課題一覧 »
[a] 液晶モニター工場の文書で、4階のモニターを載せたワゴンに1台ずつ装備されていたものを答えよ。
[b] 液晶モニター工場の文書を読み、4階と3階でモニターが完成するまでに経る段階を、記された順にすべて挙げよ。
[c] 液晶モニター工場の文書の続きを、最後の文の後から書け。

RadiForceなどの上位機種は1台ずつ搬送

 石川県白山市。本社と同じ敷地にある4階建ての建物が、液晶モニターの生産工場である。ここで同社のモニター製品の95%が造られ、その半数以上は海外に出荷されるという。なお、残り5%はドイツの工場で生産している。  4階にはRadiForceの他、広色域モニター「ColorEdge」シリーズなど上位機種の生産ライン、3階には汎用モニター「FlexScan」シリーズの生産ラインがある。2階は生産管理用、1階は梱包・出荷用のスペースになっている。4階と3階では、それぞれ組み立て→エージング→調整→検査という段階を経てモニターが完成し、1階の梱包スペースへと運ばれていく。
3階の「FlexScan」の生産ラインに置かれていた、組み立てを待つ液晶パネル
 4階と3階の工程の流れは基本的に同じだが、その中身はかなり違う。例えば、3階ではベルトコンベヤを利用した流れ作業で工程が進んでいくのに対して、上位機種を扱う4階ではモニターを1台ずつキャスター付きのワゴンに載せて、各工程間を移動させている。機種によって、それぞれ異なる調整を実施する必要があるためだという。
3階の生産ラインの様子。液晶パネルが徐々にモニターへと組みあがっていく
 なお、4階において、モニターを載せたワゴンには1台ずつUPS(無停電電源装置)が装備され、途中でモニターの電源が落ちないよう配慮されていた。

提供資料 »
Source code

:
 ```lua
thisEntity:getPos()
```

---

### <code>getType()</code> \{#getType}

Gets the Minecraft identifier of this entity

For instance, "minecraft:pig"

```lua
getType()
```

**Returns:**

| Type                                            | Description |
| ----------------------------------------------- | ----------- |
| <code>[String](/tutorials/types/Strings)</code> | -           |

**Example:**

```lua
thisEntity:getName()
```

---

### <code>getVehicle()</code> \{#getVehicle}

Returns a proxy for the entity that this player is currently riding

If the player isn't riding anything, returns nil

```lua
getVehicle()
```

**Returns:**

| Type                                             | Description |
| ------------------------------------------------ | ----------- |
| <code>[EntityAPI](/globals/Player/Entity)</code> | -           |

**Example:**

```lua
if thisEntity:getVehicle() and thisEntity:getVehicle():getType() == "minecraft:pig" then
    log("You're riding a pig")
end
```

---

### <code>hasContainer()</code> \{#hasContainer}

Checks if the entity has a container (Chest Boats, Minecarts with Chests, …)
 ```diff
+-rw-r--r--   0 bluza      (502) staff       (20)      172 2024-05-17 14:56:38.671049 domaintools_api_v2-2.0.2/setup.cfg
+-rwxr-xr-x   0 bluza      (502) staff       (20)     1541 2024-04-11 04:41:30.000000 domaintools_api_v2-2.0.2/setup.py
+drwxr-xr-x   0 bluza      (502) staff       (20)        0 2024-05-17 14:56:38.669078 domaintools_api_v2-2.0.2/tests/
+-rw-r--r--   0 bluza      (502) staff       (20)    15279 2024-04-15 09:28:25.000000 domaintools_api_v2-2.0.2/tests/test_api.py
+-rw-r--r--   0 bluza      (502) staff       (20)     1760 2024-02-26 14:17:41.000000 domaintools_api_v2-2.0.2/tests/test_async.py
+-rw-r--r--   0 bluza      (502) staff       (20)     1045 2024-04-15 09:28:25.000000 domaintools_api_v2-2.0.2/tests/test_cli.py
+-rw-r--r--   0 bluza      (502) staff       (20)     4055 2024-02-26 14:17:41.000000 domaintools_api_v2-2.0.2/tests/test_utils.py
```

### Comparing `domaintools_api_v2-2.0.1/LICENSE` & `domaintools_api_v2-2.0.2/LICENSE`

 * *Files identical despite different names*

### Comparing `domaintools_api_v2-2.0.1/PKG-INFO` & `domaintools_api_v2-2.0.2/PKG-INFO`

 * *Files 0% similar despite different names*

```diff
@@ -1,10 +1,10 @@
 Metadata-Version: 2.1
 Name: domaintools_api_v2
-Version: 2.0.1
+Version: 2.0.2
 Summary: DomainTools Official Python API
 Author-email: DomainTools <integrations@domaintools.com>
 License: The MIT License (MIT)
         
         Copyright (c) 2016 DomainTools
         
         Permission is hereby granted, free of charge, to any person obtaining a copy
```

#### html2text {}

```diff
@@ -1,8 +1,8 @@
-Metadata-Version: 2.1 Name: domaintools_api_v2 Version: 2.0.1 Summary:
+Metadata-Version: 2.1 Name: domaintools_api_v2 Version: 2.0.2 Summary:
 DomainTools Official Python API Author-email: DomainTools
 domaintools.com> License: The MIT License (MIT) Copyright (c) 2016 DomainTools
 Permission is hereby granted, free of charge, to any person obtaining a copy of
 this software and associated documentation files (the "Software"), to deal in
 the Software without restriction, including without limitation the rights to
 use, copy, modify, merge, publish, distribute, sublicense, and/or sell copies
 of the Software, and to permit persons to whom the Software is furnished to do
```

解答 »
[a] UPS(無停電電源装置)

[b] 組み立て、エージング、調整、検査

[c]
4階の生産ラインの様子。1台ずつ、UPSを積んだワゴンで搬送していた

調整工程だけで1台30分かかる場合も

 組み立て→エージング→調整→検査という段階を経て完成していくモニターの生産工程の中で、特にナナオがこだわっているのが、調整の工程である。同工程は、「高い品質を維持する肝」(同社)となるノウハウの宝庫だという。  実際、上位機種を扱う4階には、さまざまな種類の調整用の装置が数多く配備されていた。調整工程だけで1台当たり30分ほどかかる場合もあるようだ。組み立てから梱包に至るまでのトータルの作業時間についても、4階は3階に対して「2倍近くかかる」(同社)という。
1台ずつ表示性能を評価・調整している様子
 例えばナナオは、広色域モニター「ColorEdge」シリーズなどにおいては、生産工程で液晶パネル1枚ずつの階調や面内のバラつきの調整を施している。「パネルの階調特性や面内均一性などの個体差も、モニターの表示性能に大きく関わってくる。この点も、配慮しなければならない」(同社)とし、この調整により、パネルの個体差を吸収している。
ナナオの液晶モニター「ColorEdge」シリーズなどでは、独自の補正技術で面内の色のバラつきを改善している。これにより、パネルの個体差を吸収する。(図:ナナオの資料を基に本誌が作成)
 ColorEdgeシリーズにおいては、調整や検査の際に測定した光学特性などのデータが、品質証明書として製品に同梱されることになる。